The decision whether to launch strike action as far as an unlimited general walkout is not being taken lightly. Union members across the common front have been voting during general assemblies since September, with 95 per cent returning a positive vote to strike. The Front commun says the mandate to initiate strike action is historic and without precedent over the past 50 years.
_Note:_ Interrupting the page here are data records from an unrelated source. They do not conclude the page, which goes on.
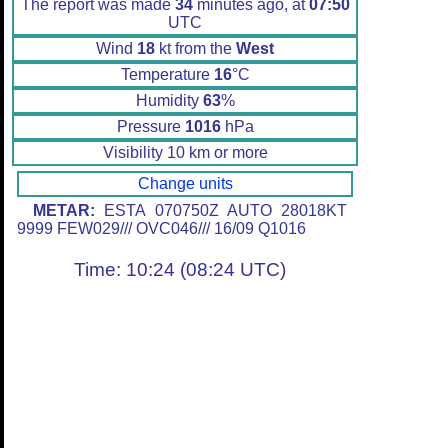
The report was made
34
minutes ago, at
07:50
UTC
Wind
18
kt from the
West
Temperature
16
°C
Humidity
63
%
Pressure
1016
hPa
Visibility 10 km or more
Change units
METAR:
ESTA 070750Z AUTO 28018KT
9999 FEW029/// OVC046/// 16/09 Q1016
Time: 10:24 (08:24 UTC)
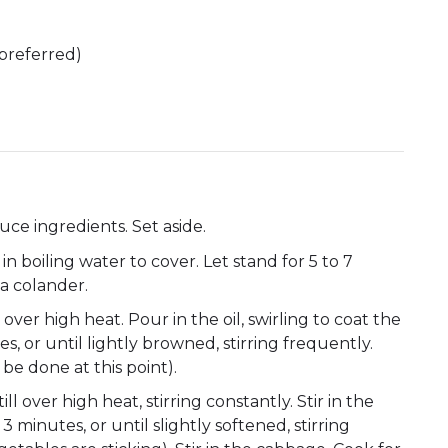
 preferred)
uce ingredients. Set aside.
n boiling water to cover. Let stand for 5 to 7
 a colander.
over high heat. Pour in the oil, swirling to coat the
, or until lightly browned, stirring frequently.
be done at this point).
l over high heat, stirring constantly. Stir in the
3 minutes, or until slightly softened, stirring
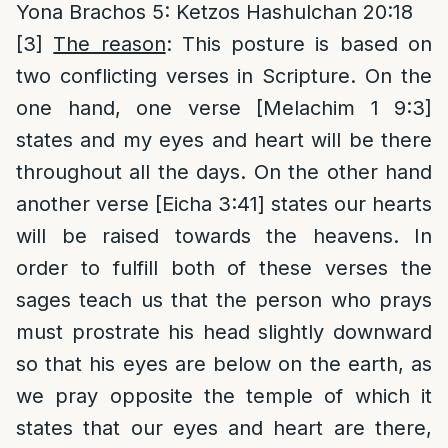
Yona Brachos 5: Ketzos Hashulchan 20:18
[3]
The reason
: This posture is based on
two conflicting verses in Scripture. On the
one hand, one verse [Melachim 1 9:3]
states and my eyes and heart will be there
throughout all the days. On the other hand
another verse [Eicha 3:41] states our hearts
will be raised towards the heavens. In
order to fulfill both of these verses the
sages teach us that the person who prays
must prostrate his head slightly downward
so that his eyes are below on the earth, as
we pray opposite the temple of which it
states that our eyes and heart are there,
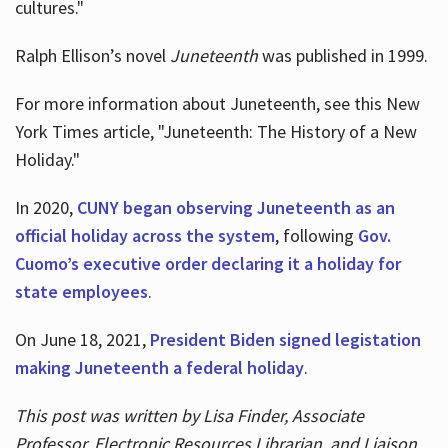
cultures."
Ralph Ellison’s novel
Juneteenth
was published in 1999.
For more information about Juneteenth, see this New
York Times article, "Juneteenth: The History of a New
Holiday."
In 2020,
CUNY began observing Juneteenth as an
official holiday across the system
, following
Gov.
Cuomo’s executive order declaring it a holiday for
state employees
.
On June 18, 2021,
President Biden signed legistation
making Juneteenth a federal holiday
.
This post was written by Lisa Finder, Associate
Professor, Electronic Resources Librarian, and Liaison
The unions suggest the strength of the mandate reveals a lot about what workers employed in public services are currently feeling.

“Teachers are frustrated that negotiations are once again dragging on with the Quebec government and want to get a fair deal negotiated, so they can focus even more of their efforts on the students in their classrooms,” says Ross.

He highlights the fact that working conditions for teachers need to be improved if Quebec is going to be able to attract new teachers and retain those already in the profession. “There is a serious shortage of teachers right now, especially in the rural areas of the province like ours; the government needs to address this problem through negotiating a good contract with the teachers.”

At the moment, Quebec is offering a nine per cent increase over five years and a lump sum payment of $1,000 which falls well short of the government’s own inflation forecasts – meaning teachers will lose purchasing power over the life of the contract.

“The working conditions of the teachers are the learning conditions of the students, and the government needs to step up in order to ensure they set up the students in the province for as much success as possible,” says Ross.

“If the unions don’t see positive movement at the negotiation tables and are forced to initiate a strike action, it most likely wouldn’t happen until mid-November,” says Ross, who notes that if or when a strike mandate is announced, over 400,000 workers could walk off the job simultaneously. “This will have a huge impact on services across the province,” he states. “The government would be well served to try to avoid this.”